Ensuring Your Own Application Security
"There is a delicacy to confronting development," agrees IndyMac Bank’s Weber. "The application scanning tools add some objectivity. The CIO should also set development requirements and get management buy-in first. That adds more objectivity. If you clearly define the security parameters, development can’t make it a personal argument or a grudge match."
It’s easy to see how it could devolve into politics and sniping when Weber explains what he’s really doing. "My job," says Weber, "is to impose a security will on the developers."
Use Freely Available Security Standards
Start with NSTISSP No. 11, the national security standard that mandates that any software used in a national security setting must pass certain government audits. Learn the criteria, and then demand that your developers and vendors meet them. (Go to www.cio.com/bugs for the NSTISSP No. 11 standard.)
The government has many other security standards. (Go to www.cio.com/bugs for a list.) None is a defining standard but virtually every one of them contains something useful. Special Publication 800-27, a NIST document, for example, contains 33 application security principles. (One of them: Implement least-user privilege, which means start with all access turned off and turn it on only as needed, not vice versa.)
It’s important to note that most of the standards are foundational. That is, they’re most useful for software at the design and requirements phase, and less useful for applications that have already been developed and deployed.
Put Security in Writing
Ferderer now requires that his vendors do application scanning on every software package Mutual deploys.
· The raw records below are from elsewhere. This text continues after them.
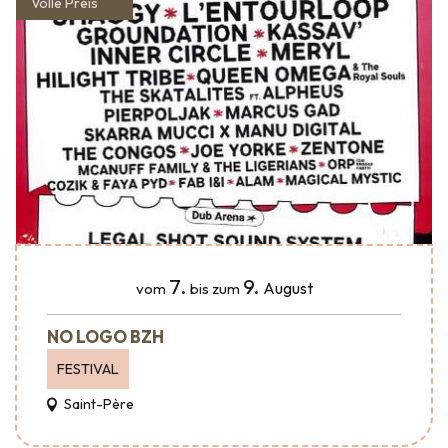
Volle Preis
7.
9.
August
vom
bis zum
NO LOGO BZH
FESTIVAL
Saint-Père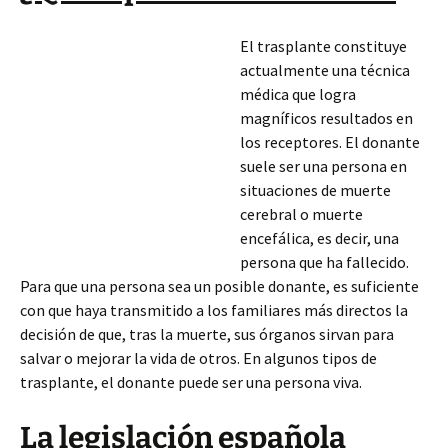
El trasplante constituye
actualmente una técnica
médica que logra
magníficos resultados en
los receptores. El donante
suele ser una persona en
situaciones de muerte
cerebral o muerte
encefálica, es decir, una
persona que ha fallecido.
Para que una persona sea un posible donante, es suficiente
con que haya transmitido a los familiares más directos la
decisión de que, tras la muerte, sus órganos sirvan para
salvar o mejorar la vida de otros. En algunos tipos de
trasplante,
el donante puede ser una persona viva.
La legislación española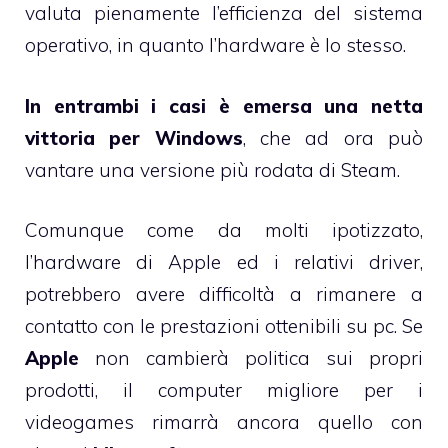
valuta pienamente l’efficienza del sistema
operativo, in quanto l’hardware è lo stesso.
In entrambi i casi è emersa una netta
vittoria per Windows
, che ad ora può
vantare una versione più rodata di Steam.
Comunque come da molti ipotizzato,
l’hardware di Apple ed i relativi driver,
potrebbero avere difficoltà a rimanere a
contatto con le prestazioni ottenibili su pc. Se
Apple
non cambierà politica sui propri
prodotti, il computer migliore per i
videogames rimarrà ancora quello con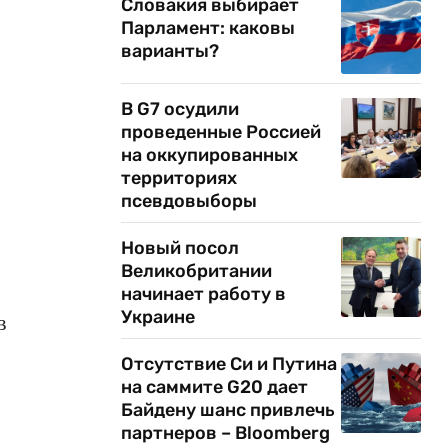
Словакия выбирает
Парламент: каковы
варианты?
В G7 осудили
проведенные Россией
на оккупированных
территориях
псевдовыборы
Новый посол
Великобритании
начинает работу в
Украине
в
Отсутствие Си и Путина
на саммите G20 дает
Байдену шанс привлечь
партнеров – Bloomberg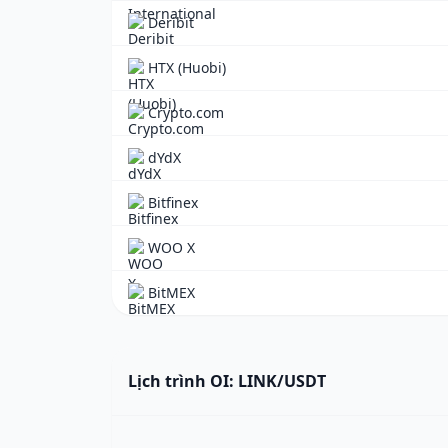
Deribit
HTX (Huobi)
Crypto.com
dYdX
Bitfinex
WOO X
BitMEX
Lịch trình OI: LINK/USDT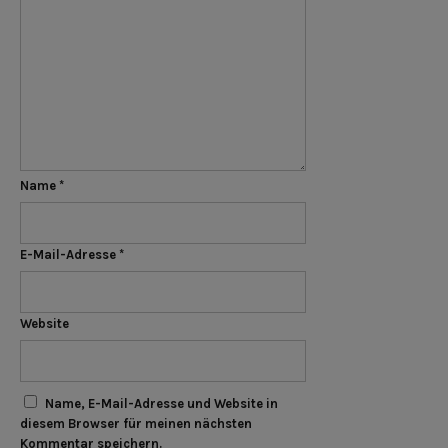
Name
*
E-Mail-Adresse
*
Website
Name, E-Mail-Adresse und Website in
diesem Browser für meinen nächsten
Kommentar speichern.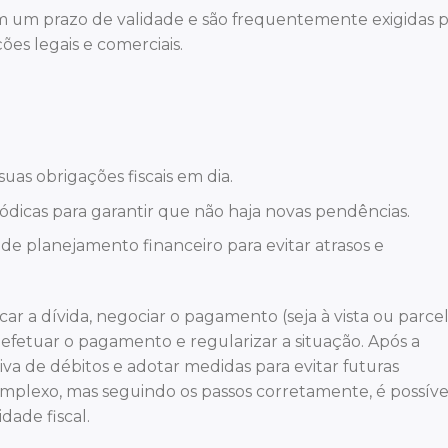
êm um prazo de validade e são frequentemente exigidas p
ões legais e comerciais.
uas obrigações fiscais em dia.
iódicas para garantir que não haja novas pendências.
s de planejamento financeiro para evitar atrasos e
icar a dívida, negociar o pagamento (seja à vista ou parce
 efetuar o pagamento e regularizar a situação. Após a
iva de débitos e adotar medidas para evitar futuras
mplexo, mas seguindo os passos corretamente, é possíve
dade fiscal.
"The trend to put security right in contracts has become quite successful," says OWASP’s Curphey. "It’s more common and more accepted than ever, in part because there are the tools which, to a degree, lend objectivity to the security of an application."
A contract signed between General Electric and the software vendor General Magic last year excited security experts. (Go to www.cio.com/bugs to see the full contract.) Section 7.3 is called Code Integrity Warranty, and it holds the vendor financially accountable for bad software and requires the vendor to fix it.
Tick Off These To-Dos Too
After buying the software, reeducating your developers, poring over standards and hanging out with contract attorneys, you can (if you have the energy):
- Check out OWASP. Weber at IndyMac Bank lifts heavily from the OWASP guidelines for secure Web application development.
- Read Winning with Software, by Watts Humphrey, and have the developers read Writing Secure Code, by Michael Howard and David LeBlanc.
- Send your developers to school. College-level computer science classes in writing secure code are starting to appear. At SEI, fellow Humphrey (called "the Edwards Deming of software") has developed an entire development methodology for secure coding called the Team Software Process (TSP). Microsoft recently put a small group of coders through TSP’s intense two-week training. The group was then charged with rewriting a 24,000-line application under the TSP process. The goal was to reduce the number of defects in the program from 350 to about 22. Microsoft says a post-production defect costs it $4,200. If the company meets its goal, the total cost of post-production defects in this small application (it’s an internal one) would shrink from $1,470,000 to $92,400.